Design Work to Energize the Brain
Friday, February 11th, 2011Watch someone deeply engrossed in a good novel, video game, Sudoku math puzzle or a Rubik’s cube. They are happily, even joyfully exerting massive mental effort. They do so without apparent stress because each of the items mentioned delivers more mental energy in the form of novelty, meaning, emotions and associations than it consumes in the form of decision making, cognitive load and self control. These effects work for group activities too as the all-to-addictive smart phone and online virtual worlds have demonstrated. The mental energy we get from technology-mediated but instant and robust social interaction is tremendous. Millions of people are spending more time with their phones and in virtual worlds than any place else!
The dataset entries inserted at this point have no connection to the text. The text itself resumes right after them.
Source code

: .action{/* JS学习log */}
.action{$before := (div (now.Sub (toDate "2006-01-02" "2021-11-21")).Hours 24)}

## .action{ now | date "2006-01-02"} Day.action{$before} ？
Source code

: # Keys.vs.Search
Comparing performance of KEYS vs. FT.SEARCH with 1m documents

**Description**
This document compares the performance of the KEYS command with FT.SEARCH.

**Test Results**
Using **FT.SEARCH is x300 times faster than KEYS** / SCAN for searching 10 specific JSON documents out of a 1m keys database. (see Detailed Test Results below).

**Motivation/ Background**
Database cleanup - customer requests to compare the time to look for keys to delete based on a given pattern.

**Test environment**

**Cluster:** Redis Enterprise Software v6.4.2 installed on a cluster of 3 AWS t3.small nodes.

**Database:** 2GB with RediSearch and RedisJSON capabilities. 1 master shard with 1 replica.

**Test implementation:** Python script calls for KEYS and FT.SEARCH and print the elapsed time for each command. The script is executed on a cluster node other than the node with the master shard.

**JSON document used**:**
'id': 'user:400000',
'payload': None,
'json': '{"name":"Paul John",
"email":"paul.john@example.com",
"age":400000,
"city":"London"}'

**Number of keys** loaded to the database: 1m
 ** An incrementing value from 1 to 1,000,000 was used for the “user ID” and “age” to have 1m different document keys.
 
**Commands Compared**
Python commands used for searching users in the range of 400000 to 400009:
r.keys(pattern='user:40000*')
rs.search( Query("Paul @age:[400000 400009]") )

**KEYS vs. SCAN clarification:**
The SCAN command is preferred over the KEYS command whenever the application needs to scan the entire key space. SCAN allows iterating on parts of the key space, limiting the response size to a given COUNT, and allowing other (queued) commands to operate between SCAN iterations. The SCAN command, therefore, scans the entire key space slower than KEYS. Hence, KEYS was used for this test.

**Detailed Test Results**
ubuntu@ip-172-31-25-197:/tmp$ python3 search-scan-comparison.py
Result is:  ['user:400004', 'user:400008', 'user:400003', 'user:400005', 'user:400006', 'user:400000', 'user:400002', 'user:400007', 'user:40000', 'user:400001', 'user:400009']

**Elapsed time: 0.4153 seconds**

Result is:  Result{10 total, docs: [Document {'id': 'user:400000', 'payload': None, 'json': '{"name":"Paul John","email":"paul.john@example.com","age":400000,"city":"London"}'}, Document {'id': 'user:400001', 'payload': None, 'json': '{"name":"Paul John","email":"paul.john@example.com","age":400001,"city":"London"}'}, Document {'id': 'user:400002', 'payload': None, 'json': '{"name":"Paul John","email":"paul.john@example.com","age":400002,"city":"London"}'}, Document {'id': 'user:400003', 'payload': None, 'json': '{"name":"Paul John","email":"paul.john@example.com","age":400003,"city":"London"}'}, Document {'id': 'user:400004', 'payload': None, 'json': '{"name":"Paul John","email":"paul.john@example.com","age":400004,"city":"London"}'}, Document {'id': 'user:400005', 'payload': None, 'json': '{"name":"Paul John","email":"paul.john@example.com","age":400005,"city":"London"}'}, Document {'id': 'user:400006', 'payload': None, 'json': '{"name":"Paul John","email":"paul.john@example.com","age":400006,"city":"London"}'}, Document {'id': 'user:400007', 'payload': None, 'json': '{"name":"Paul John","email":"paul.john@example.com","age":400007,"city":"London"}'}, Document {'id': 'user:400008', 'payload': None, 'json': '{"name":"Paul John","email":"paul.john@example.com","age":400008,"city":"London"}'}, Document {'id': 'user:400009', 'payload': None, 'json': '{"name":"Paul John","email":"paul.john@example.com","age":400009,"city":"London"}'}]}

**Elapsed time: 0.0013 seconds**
Organizations are still struggling to figure out how to harness mental energy and design work that release the potential of the Human brain.
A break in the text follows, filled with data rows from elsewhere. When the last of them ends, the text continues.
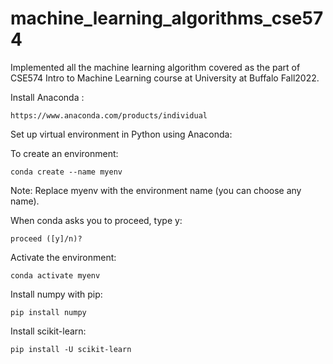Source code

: # machine_learning_algorithms_cse574
Implemented all the machine learning algorithm covered as the part of CSE574 Intro to Machine Learning course at University at Buffalo Fall2022.

Install Anaconda :
    
    https://www.anaconda.com/products/individual

Set up virtual environment in Python using Anaconda:

To create an environment:
    
    conda create --name myenv

Note: Replace myenv with the environment name (you can choose any name).

When conda asks you to proceed, type y:
  
    proceed ([y]/n)?

Activate the environment:
    
    conda activate myenv

Install numpy with pip:

    pip install numpy
    
Install scikit-learn:
    
    pip install -U scikit-learn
The best results recently are crowdsourcing and open innovation. In this case tasks and jobs are thrown open to anyone with an Internet connection and those that get net mental energy from doing them will self select. Efforts to gamify work, or redesign processes to include game-like features that drive up mental energy, are also on the rise. Gamification is a powerful generator of mental energy and will surely impact the nature of work.
If you have any doubts on the importance of understanding the details of mental energy for improving knowledge work check out the post: Vastly Improve Mental Focus with Switching. It reports recent research that suggests maintaining cognitive performance on a task over time is more about spending a few seconds switching to a task that gives us a burst of mental energy or novelty than it is taking a rest break. Deactivating and then reactivating goals rather than decreasing focus actually generates mental energy to help maintain focus.
We are hardwired from our brain chemistry up to our social nature to relentlessly seek mental energy. In the life sciences mental energy is defined as the capacity and motivation to do cognitive work coupled with a subjective feeling of fatigue or vigor. Researchers in cognitive science and human factors have identified a handful of key variables that drive mental energy. Tapping this emerging science to improve organizational performance is what the cognitive design blog is all about.